Doch statt Ansätze zu suchen, um weniger Müll zu produzieren, sendet Linz andere Signale aus. Augen zu und durch: Linz verdichtet einfach die immer größere Abfall-Lawine um das bis zu 8-fache und alles ist gut, weil die entsprechende Müllpresse ohnehin „nachhaltig“ mit Sonnenenergie betrieben wird.

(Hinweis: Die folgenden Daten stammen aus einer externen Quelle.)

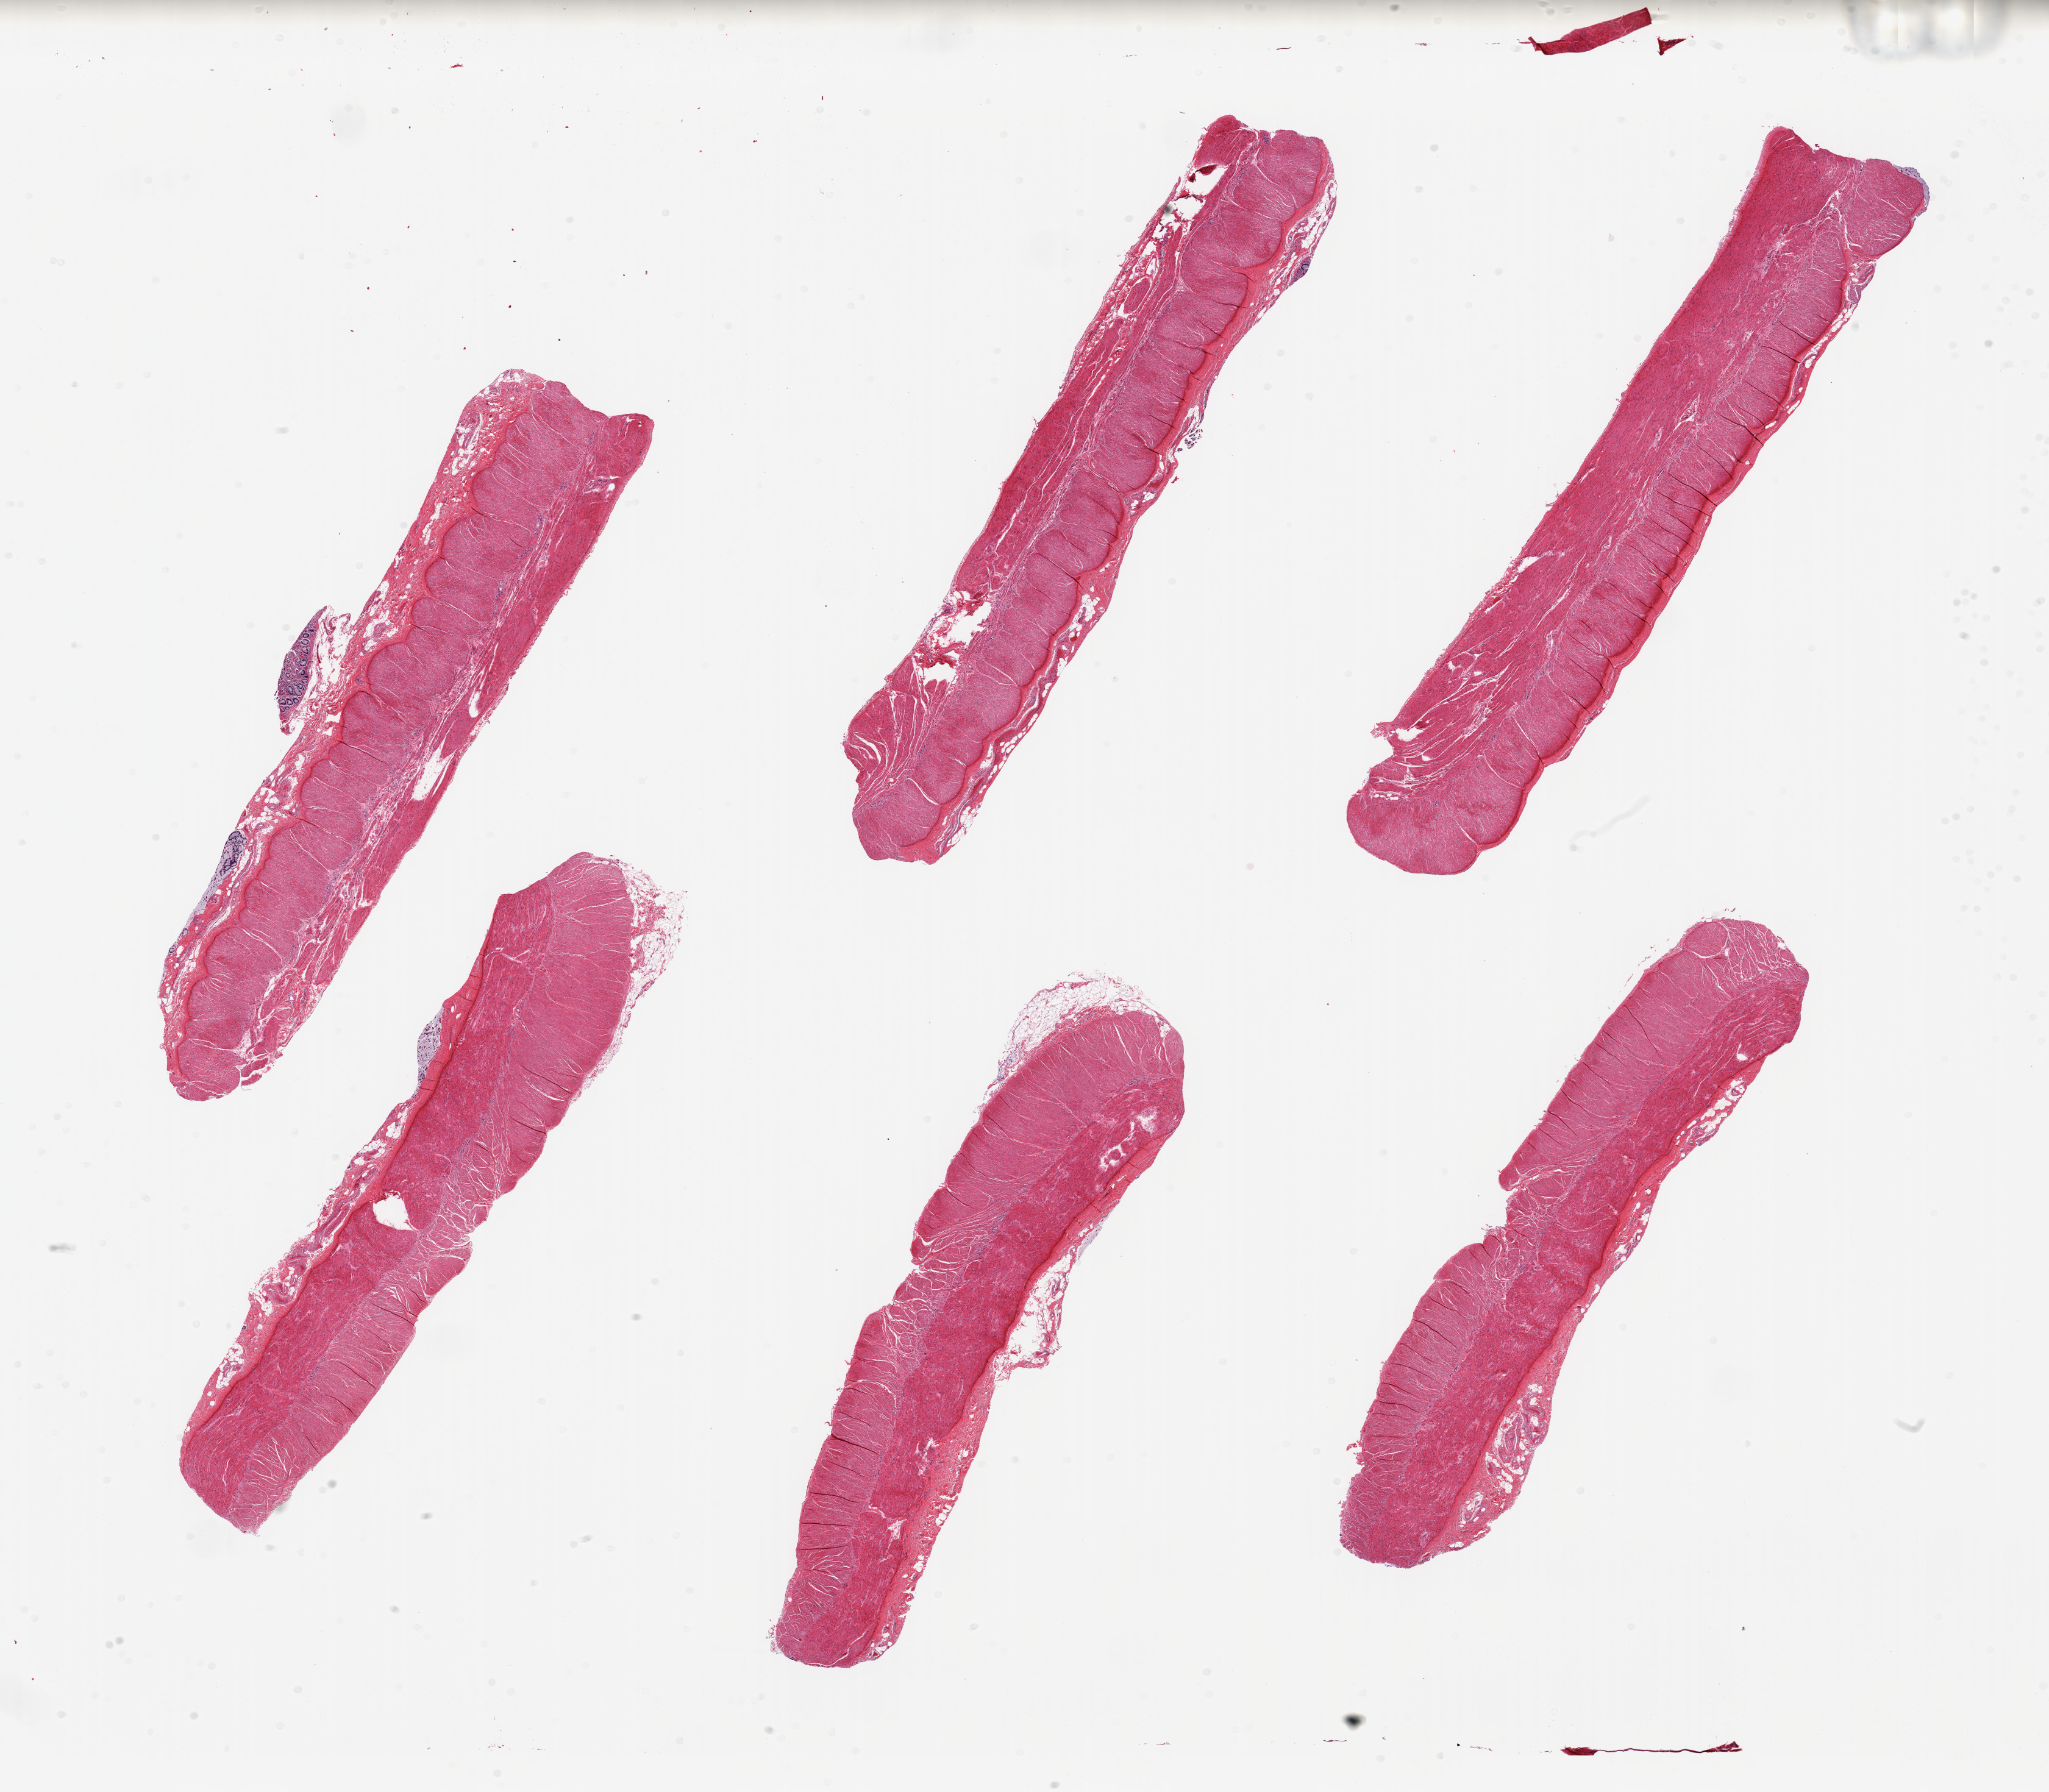
Digitized hematoxylin and eosin (H&E)-stained section — shown as a low-resolution overview of the whole scanned area (about 26.6 x 23.3 mm). PAXgene-fixed, paraffin-embedded tissue. Target tissue: sigmoid colon. Donor tissue sample. Donor: male.
Reviewer comment on this tissue sample: 6 pieces, confirmed target muscularis; focal trace mucosa.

Was der Anspruch von Linz sein sollte? Die Themenführerschaft beim Mülltrennen, nachhaltiger Entsorgung und zukunftsweisenden Lösungen in Sachen Müllvermeidung anzugehen – wenn schon nicht mit Gesetzen (die großteils in Wien gemacht werden), dann wenigstens mit Belohnungssystemen und dem Einsatz von entsprechenden Lösungen, wie es sie bereits am Markt gibt: Mehrwegideen für Fast Food-Betriebe (wer Mehrweg anbietet, zahlt zB. weniger Abgaben oder erhält andere Anreize), statt „Alles hier rein“-Geräten lieber innovative Müllpressen mit Trennsystem und vielem mehr. Aber „weniger“ Müll, weil man ihn achtmal zusammenpresst? Dieser Schmäh ist selbst für Linz zu billig.